# Calarts Film Directing



## K.Sun (Jan 26, 2018)

Din't see a thread on Calarts. Is it not popular? I took summer classes of directing there and the teachers are wonderful. Just wish to see people discuss this program. I applied and a couple of my friends are there under different programs.


----------



## IndecisiveElle (Jan 27, 2018)

Doesn't look like there are many applications to CalArts on the forum this year, but don't forget we're a small sample of who is applying to MFA programs. Just because no one is talking about it on here doesn't mean it's not a well-ranked popular school. 
In the past there are more forum members who have applied there, so maybe do a search of previous years discussions.


----------



## MC (Jan 29, 2018)

Hi! I applied to the CalArts MFA in Film Directing too! I have yet to hear anything but my sister just got an interview for their animation program today! Getting nervous now, but I suppose no news is good news for now.


----------



## Xylo (Feb 2, 2018)

I'm a CalArts alum. There are wonderful faculty, classes, and students there. The Film Directing program is not unpopular, but Character Animation tends to overshadow everything else. Good luck to all who applied!


----------



## Cindy Yu (Feb 14, 2018)

Does Calarts send all the interview email in one day? 
That is too sad...

Is there anybody know how many students Calarts will receive one year in Film Directing?


----------



## K.Sun (Feb 20, 2018)

Xylo said:


> I'm a CalArts alum. There are wonderful faculty, classes, and students there. The Film Directing program is not unpopular, but Character Animation tends to overshadow everything else. Good luck to all who applied!


Thank you. I wonder if you remember what kind of questions they asked you in interview? They told me the interview is only 10 minutes and I'm really nervous cause I don't know what to prepare.


----------



## MC (Feb 20, 2018)

K.Sun said:


> Thank you. I wonder if you remember what kind of questions they asked you in interview? They told me the interview is only 10 minutes and I'm really nervous cause I don't know what to prepare.


Wowzers! 10 minutes only? Might I ask from who did you hear that from? I got an interview too and am really nervous too!


----------



## estherk (Feb 21, 2018)

I had my Skype interview today. Yours might be a bit different because I applied to the Film/Video program. But, it was a brief interview with 4 faculty members and each of them asked me a question. They were pretty basic, such as Why CalArts? Why do you want a MFA now? What projects are you working on? What kinds of films do you envision making? And then they asked me what questions I had for them.


----------



## K.Sun (Feb 21, 2018)

jaq said:


> Wowzers! 10 minutes only? Might I ask from who did you hear that from? I got an interview too and am really nervous too!

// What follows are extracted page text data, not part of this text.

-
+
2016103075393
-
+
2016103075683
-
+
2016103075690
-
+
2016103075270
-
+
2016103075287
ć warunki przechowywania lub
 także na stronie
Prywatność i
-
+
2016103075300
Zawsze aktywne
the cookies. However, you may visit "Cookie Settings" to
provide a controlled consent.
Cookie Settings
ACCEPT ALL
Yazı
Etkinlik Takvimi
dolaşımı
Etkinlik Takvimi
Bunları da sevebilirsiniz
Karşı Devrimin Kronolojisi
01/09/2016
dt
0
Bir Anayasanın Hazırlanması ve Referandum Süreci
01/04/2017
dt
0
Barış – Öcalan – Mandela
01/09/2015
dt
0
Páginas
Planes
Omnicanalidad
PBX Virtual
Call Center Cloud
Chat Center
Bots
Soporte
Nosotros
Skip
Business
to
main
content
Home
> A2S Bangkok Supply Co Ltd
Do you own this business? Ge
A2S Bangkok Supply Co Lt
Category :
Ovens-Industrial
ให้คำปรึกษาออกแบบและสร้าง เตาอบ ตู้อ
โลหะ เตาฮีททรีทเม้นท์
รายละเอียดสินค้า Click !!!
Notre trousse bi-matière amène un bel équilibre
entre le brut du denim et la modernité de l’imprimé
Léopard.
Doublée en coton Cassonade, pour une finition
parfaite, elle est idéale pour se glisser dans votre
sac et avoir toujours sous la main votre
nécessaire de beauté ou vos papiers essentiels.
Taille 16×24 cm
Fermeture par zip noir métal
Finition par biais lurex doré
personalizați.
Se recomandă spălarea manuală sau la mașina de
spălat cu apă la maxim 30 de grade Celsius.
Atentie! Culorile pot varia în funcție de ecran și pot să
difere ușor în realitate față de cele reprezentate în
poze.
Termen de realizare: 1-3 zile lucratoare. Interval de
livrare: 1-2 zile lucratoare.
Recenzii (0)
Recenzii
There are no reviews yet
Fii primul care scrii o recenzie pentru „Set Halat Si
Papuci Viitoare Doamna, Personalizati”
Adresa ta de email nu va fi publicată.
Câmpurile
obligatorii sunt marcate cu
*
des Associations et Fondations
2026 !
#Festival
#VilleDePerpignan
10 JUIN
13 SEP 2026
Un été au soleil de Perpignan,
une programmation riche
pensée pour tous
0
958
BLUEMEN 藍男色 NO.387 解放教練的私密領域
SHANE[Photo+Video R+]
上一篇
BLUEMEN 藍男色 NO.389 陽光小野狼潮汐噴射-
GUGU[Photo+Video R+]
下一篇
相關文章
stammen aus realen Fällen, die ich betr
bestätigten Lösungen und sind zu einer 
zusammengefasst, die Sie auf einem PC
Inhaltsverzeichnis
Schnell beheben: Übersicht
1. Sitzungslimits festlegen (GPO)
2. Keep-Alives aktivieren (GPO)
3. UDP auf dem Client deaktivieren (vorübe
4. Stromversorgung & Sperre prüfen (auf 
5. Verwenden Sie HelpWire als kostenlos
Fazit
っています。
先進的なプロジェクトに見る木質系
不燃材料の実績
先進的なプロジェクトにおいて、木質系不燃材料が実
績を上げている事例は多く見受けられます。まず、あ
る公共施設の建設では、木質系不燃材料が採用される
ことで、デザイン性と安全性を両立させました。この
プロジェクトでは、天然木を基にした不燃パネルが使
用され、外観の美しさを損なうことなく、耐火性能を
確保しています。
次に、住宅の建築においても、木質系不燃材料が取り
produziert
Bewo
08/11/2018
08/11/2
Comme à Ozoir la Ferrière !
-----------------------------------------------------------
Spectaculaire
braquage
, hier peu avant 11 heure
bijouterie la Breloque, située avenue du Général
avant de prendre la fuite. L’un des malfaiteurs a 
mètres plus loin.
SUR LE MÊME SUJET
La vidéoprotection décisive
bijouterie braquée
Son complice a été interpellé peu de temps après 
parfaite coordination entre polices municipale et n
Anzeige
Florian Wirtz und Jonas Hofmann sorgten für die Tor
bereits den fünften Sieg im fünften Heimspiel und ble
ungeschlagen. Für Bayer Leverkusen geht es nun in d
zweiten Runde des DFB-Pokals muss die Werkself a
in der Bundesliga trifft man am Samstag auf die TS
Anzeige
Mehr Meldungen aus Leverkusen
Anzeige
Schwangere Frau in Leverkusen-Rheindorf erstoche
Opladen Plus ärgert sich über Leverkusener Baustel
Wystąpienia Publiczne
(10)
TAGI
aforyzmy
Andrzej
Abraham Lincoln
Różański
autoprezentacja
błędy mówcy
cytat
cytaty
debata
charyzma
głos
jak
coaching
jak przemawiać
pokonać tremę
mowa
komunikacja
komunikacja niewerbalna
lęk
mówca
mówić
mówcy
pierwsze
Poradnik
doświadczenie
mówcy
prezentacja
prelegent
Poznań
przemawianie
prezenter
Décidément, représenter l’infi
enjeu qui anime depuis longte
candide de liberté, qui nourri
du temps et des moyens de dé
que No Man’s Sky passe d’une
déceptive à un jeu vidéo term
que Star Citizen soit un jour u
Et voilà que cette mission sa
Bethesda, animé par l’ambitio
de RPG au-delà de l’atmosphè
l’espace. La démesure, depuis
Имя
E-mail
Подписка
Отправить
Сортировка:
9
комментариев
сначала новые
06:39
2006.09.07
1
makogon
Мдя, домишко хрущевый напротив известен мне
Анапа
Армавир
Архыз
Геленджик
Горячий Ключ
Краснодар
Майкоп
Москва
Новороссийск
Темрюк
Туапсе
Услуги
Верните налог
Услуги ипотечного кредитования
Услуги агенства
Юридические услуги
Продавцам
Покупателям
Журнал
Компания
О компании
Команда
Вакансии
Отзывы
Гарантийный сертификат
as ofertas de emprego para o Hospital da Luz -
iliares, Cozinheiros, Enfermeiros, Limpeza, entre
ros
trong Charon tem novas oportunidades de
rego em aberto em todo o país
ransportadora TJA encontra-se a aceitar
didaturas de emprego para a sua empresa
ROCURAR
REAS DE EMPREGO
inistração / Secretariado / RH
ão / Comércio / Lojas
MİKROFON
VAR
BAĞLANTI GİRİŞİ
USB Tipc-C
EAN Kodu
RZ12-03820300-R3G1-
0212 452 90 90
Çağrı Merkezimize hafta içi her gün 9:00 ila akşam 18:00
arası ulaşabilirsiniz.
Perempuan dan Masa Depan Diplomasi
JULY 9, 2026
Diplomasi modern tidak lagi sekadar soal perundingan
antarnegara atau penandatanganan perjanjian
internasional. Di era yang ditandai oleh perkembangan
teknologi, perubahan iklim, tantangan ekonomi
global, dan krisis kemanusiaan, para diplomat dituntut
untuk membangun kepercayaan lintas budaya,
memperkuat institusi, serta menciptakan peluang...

Eve LaFountain contacted me. She says it will be a short interview. 
I've been to Calarts. They're friendly and artistic but I don't really know how they choose students.


----------



## K.Sun (Feb 21, 2018)

estherk said:


> I had my Skype interview today. Yours might be a bit different because I applied to the Film/Video program. But, it was a brief interview with 4 faculty members and each of them asked me a question. They were pretty basic, such as Why CalArts? Why do you want a MFA now? What projects are you working on? What kinds of films do you envision making? And then they asked me what questions I had for them.


Fun! How long was your interview may I ask?


----------



## estherk (Feb 21, 2018)

It was 10 minutes.


----------



## estherk (Mar 11, 2018)

Have any of you heard back from CalArts yet?


----------



## jasonyjn (Mar 12, 2018)

estherk said:


> Have any of you heard back from CalArts yet?


 
Hi, there

Got an interview too, but heard nothing back yet. some international students already got their offer, so I think the circumstance is not quite hopeful.


----------